Schreibe die Zeilen von der Zeile mit „phylum: Tracheophyta“ bis zur letzten Zeile erneut ab und tausche dabei „common name“ gegen „vernacular name“ aus. Alles andere bleibt unverändert.

→ **Vorliegende Daten**:

******

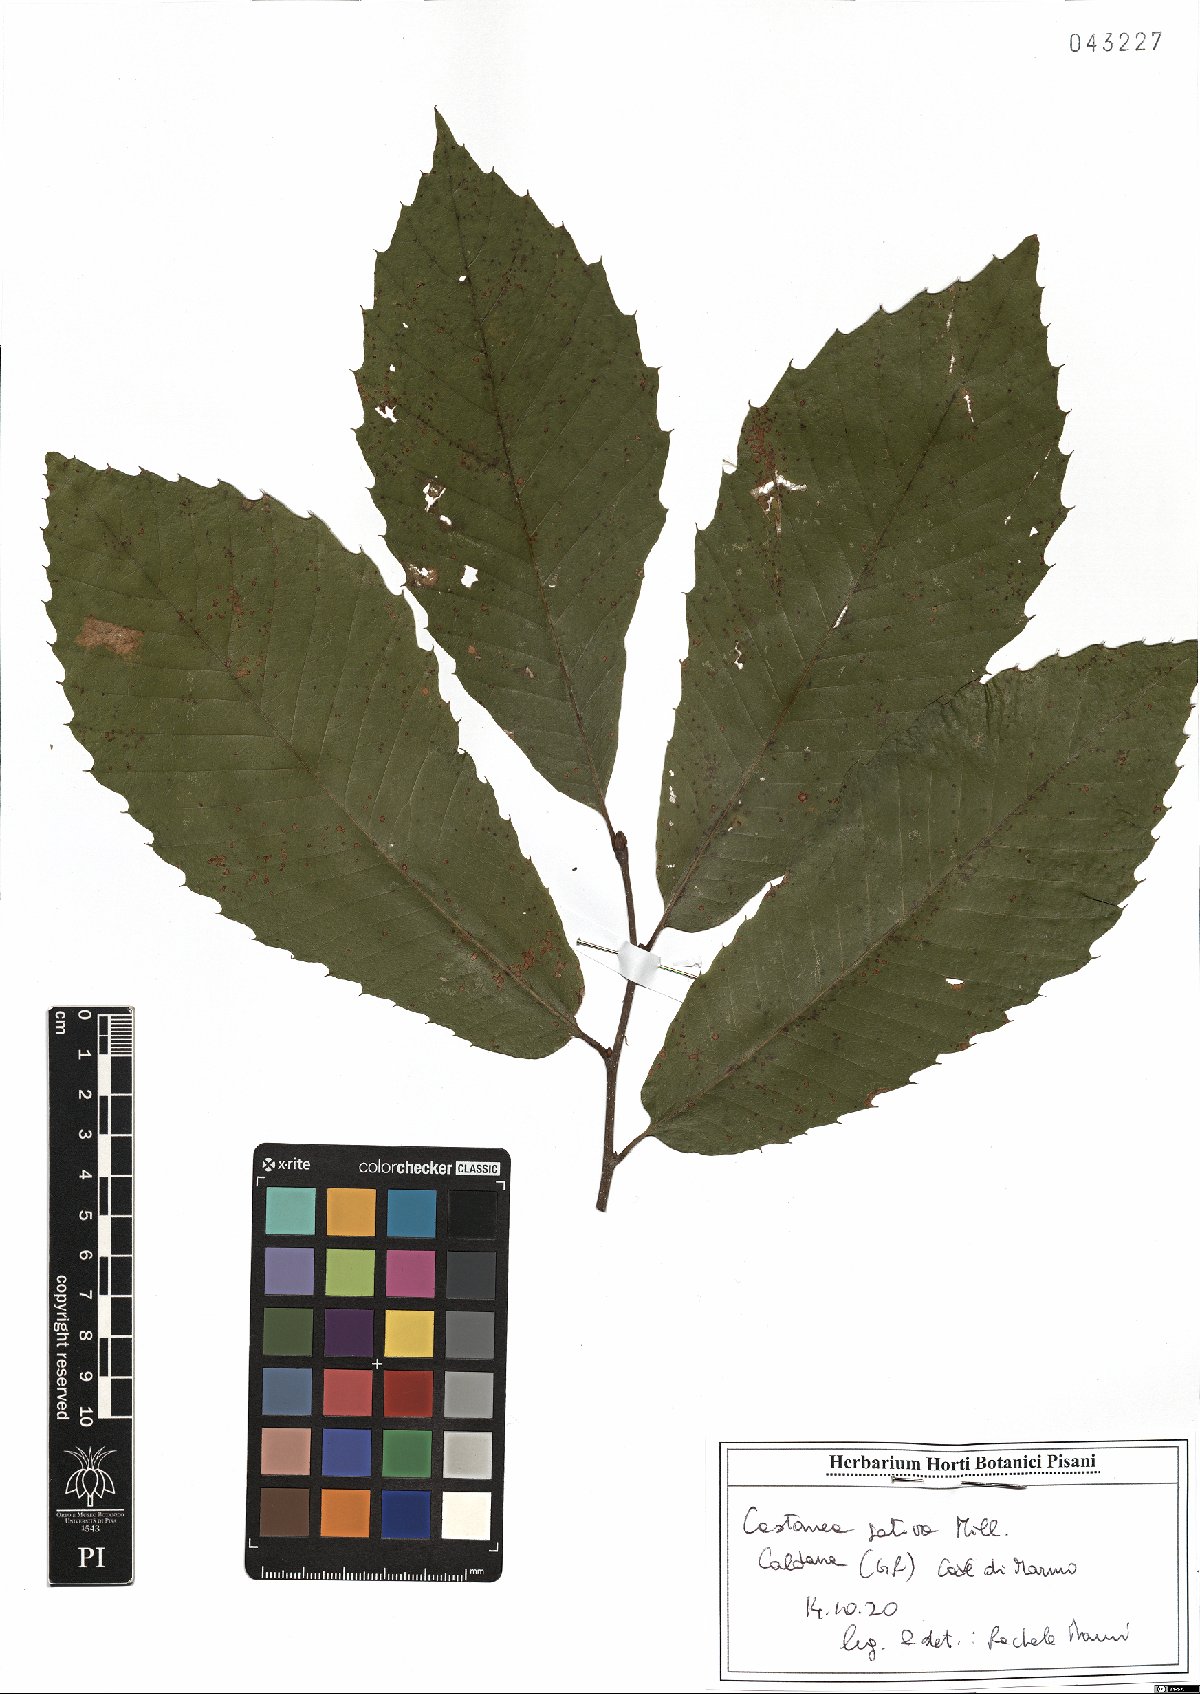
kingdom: Plantae
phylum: Tracheophyta
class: Magnoliopsida
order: Fagales
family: Fagaceae
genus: Castanea
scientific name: Castanea sativa
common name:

******

→ **Vollständige Lösung**:
phylum: Tracheophyta
class: Magnoliopsida
order: Fagales
family: Fagaceae
genus: Castanea
scientific name: Castanea sativa
vernacular name:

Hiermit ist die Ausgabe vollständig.